Dans les faits, Norris garde une position intéressante, mais pas dominante. Il est encore dans la course, oui. Il n’est pas encore dans la zone où le championnat lui appartient.
Le classement de Miami confirme un championnat qui se structure tôt
Le Grand Prix de Miami 2026 ne livre donc pas seulement une photographie de fin de week-end. Il dessine une tendance plus large : Mercedes mène, Ferrari suit, McLaren surveille, et le reste du plateau doit déjà combler un retard qui peut vite devenir encombrant.
Ce type de classement a une conséquence simple pour la suite : plus les écarts se forment tôt, plus chaque course devient stratégique. Les points marqués à Miami n’ont rien d’anecdotique. Ils servent de socle, et parfois de piège, pour la suite de la saison.
En clair, le championnat pilotes commence à prendre une forme lisible. Et c’est souvent à ce moment-là que la F1 devient la plus intéressante : quand les positions ne sont pas encore figées, mais que les tendances, elles, commencent déjà à parler fort.

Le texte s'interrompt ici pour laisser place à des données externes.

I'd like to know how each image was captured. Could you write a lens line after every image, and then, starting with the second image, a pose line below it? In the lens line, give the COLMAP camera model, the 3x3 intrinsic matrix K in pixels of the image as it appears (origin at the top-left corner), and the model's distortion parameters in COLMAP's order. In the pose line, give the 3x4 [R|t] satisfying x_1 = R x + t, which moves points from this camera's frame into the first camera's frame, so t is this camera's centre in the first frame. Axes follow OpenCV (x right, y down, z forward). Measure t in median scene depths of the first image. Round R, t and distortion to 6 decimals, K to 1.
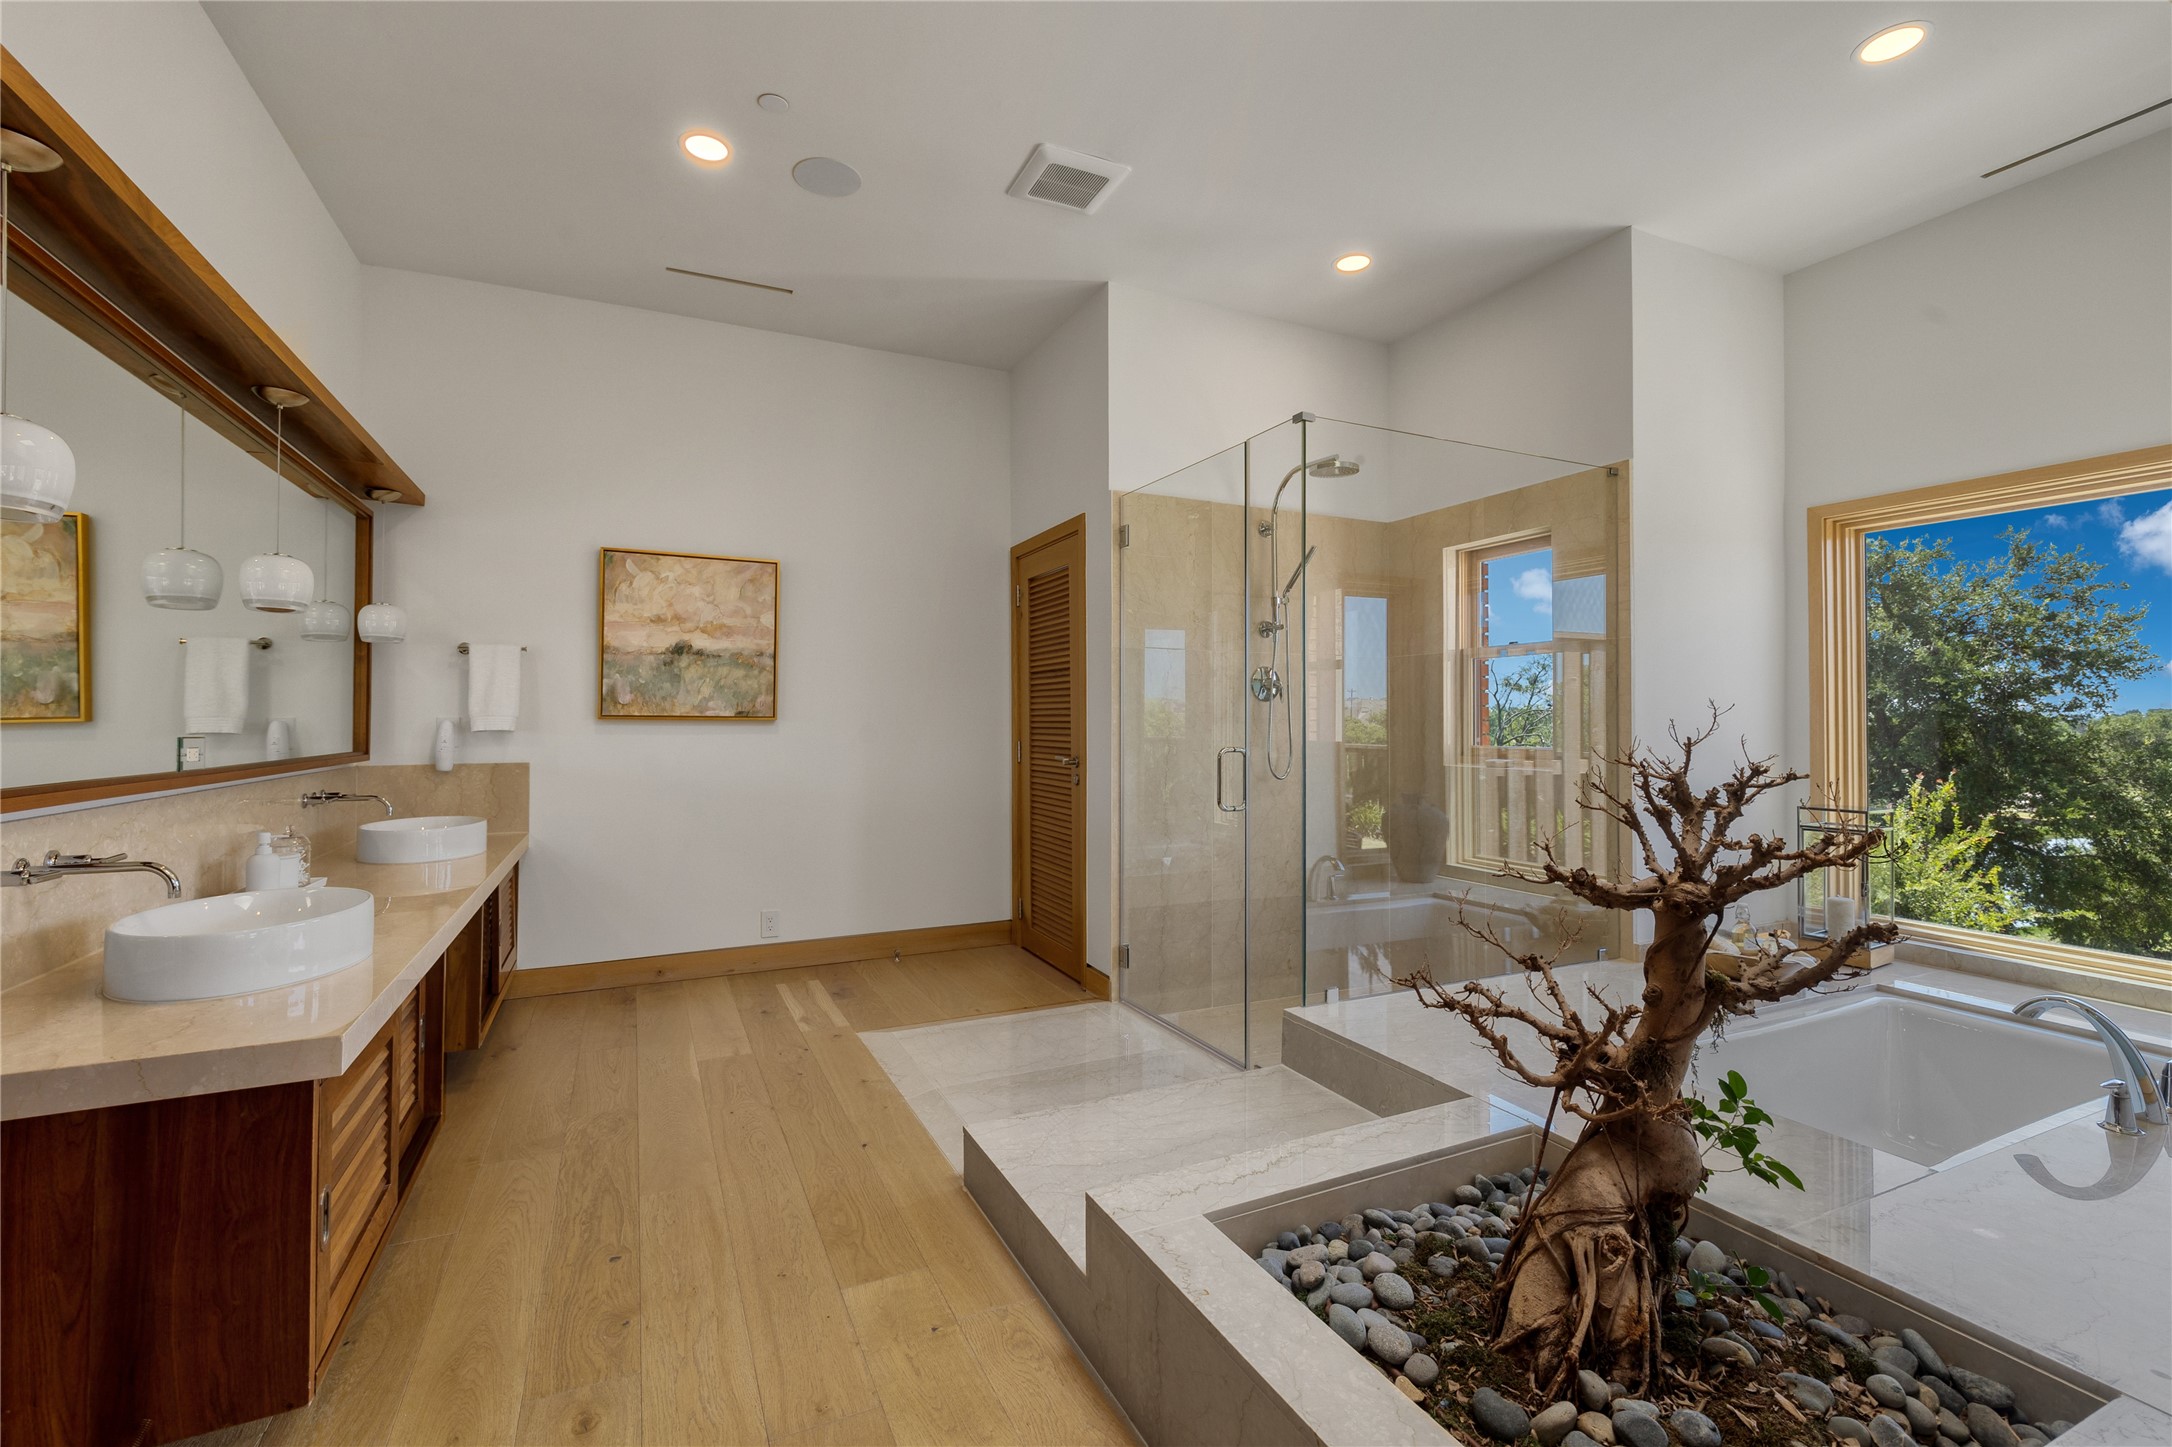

Miami relance la saison, mais laisse peu de place au hasard
Ce Grand Prix rappelle une chose simple : en F1, un bon week-end ne vaut que par ce qu’il change au classement général. À Miami, Mercedes a marqué les esprits parce qu’elle a transformé l’occasion en avance concrète, pas seulement en image flatteuse au parc fermé.
Pour les rivaux, le message est clair. Ferrari doit rester au contact, McLaren doit grappiller davantage, et les autres doivent vite éviter de se retrouver condamnés à courir après la cinquième place. À ce rythme, le championnat risque de se jouer moins sur un grand coup que sur une suite de week-ends propres.
La saison 2026 ne fait sans doute que commencer, mais Miami a déjà posé une première couche de lecture utile. Et en Formule 1, c’est souvent là que les grands écarts se préparent : pas dans les déclarations, mais dans la façon très concrète d’aligner les points.
Ce qu’il faut retenir du Grand Prix de Miami 2026
- Mercedes occupe les deux premières places du championnat pilotes après Miami.
- K. Antonelli mène avec 100 points, devant G. Russell à 80.
- C. Leclerc pointe troisième avec 63 points.
- L. Norris suit en quatrième position avec 51 points.
- Le classement confirme une hiérarchie déjà plus nette qu’un simple résultat de course.
- Le championnat reste ouvert, mais les écarts commencent à compter sérieusement.